Pierre du boute du boute

Lorsqu’il a atteint le boute, Pierre s’est dit : ça y est, je vois le boute. Et si je suis rendu au boute, il va se passer quelque chose, parce qu’il y a un boute à toute. Comme à une certaine époque lorsqu’on se demandait ce qui allait se passer lorsqu’on atteindrait le boute de la Terre, Pierre croyait qu’il pourrait enfin se remettre à rouler sa bosse, prendre de la vitesse progressivement, se débarrasser de la mousse verdâtre qui lui poussait dessus depuis des lustres et conquérir de nouveaux territoires peuplés de futurs féminins singuliers. Mais au premier mouvement, avant même d’avoir eu le temps d’accélérer, Pierre qui roule est rentré dans un mur. Le boute du boute était pas ben loin finalement. Même pas eu le temps de mettre le nez dehors. À peine quatre mètres entre sa chambre à coucher et la cuisine et BAM! Pierre s’est éclaté la gueule en mille éclats gris et verts.
 
Ce sont de mauvaises nouvelles électroniques qui l’ont parcouru de part en part et qui se sont transformées en un spasme incontrôlable de fracassage de tête dure sur mur de plâtre de Paris. Pierre pouvait sembler inerte aux yeux de la plupart des gens qui ne s’arrêtent pas pour observer la nature, mais il était en réalité constellé de petites parcelles d’un métal très conducteur, ce qui le rendait extrêmement vulnérable à tout ce qui pouvait ressembler, de près ou de loin, à du courant. Et le courriel qu’il avait reçu, lourdement chargé de « entre toi et moi le courant passe pas », l’avait pulvérisé.

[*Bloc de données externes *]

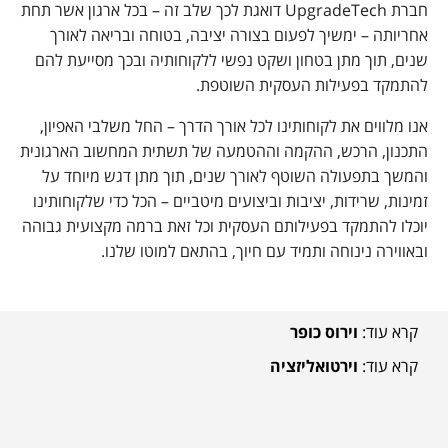
חברת UpgradeTech דואגת לכך שלב זה – בכל ארגון אשר תחת
אחריותה – ימשיך לפעום בצורה יציבה, בטוחה ובריאה לאורך
שנים, תוך מתן בטחון ושקט נפשי ללקוחותיה ובכך מסייעת להם
להתמקד בפעילות העסקית השוטפת.
אנו מלווים את לקוחותינו לכל אורך הדרך – החל משלבי האפיון,
התכנון, הרכש, ההקמה וההטמעה של תשתית המחשוב הארגונית
והמשך בתפעולה השוטף לאורך שנים, תוך מתן דגש מיוחד על
זמינות, שרידות, יציבות וביצועים מיטביים – הכל כדי שלקוחותינו
יוכלו להתמקד בפעילותם העסקית וכל זאת ברמה מקצועית גבוהה
ובאווירה נינוחה ותמיד עם חיוך, בהתאם למוטו שלנו.
קרא עוד:
וירוס כופר
קרא עוד:
וירטואליזציה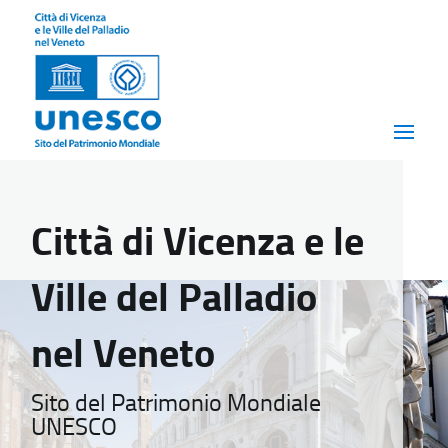
Città di Vicenza e le
Ville del Palladio
nel Veneto
Sito del Patrimonio Mondiale
UNESCO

Quand était-il devenu Pierre qui dort dîne seul?
 
Maintenant amas de cailloux sur le prélart en damier de sa cuisine, Pierre se demande si on viendra le ramasser à la petite cuiller ou si on se contentera de l’aspirer au Shop Vac, fosse commune de ce qui a le malheur de traîner par terre. D’ici là, son objectif est de ne pas trop se disperser et de conserver le peu de magnétisme qui lui reste. Peut-être qu’un jour, une gentille spécialiste des semi-précieux s’abaissera assez près du sol pour l’apercevoir, l’identifier, s’émouvoir de sa rareté, chérir la beauté de ses cassures, le récupérer avec soin et le placer dans un écrin doré. Une belle fin de vie de velours à laquelle rêve Pierre qui n’en revient pas que son voyage au boute de la nuit ait pas de boute.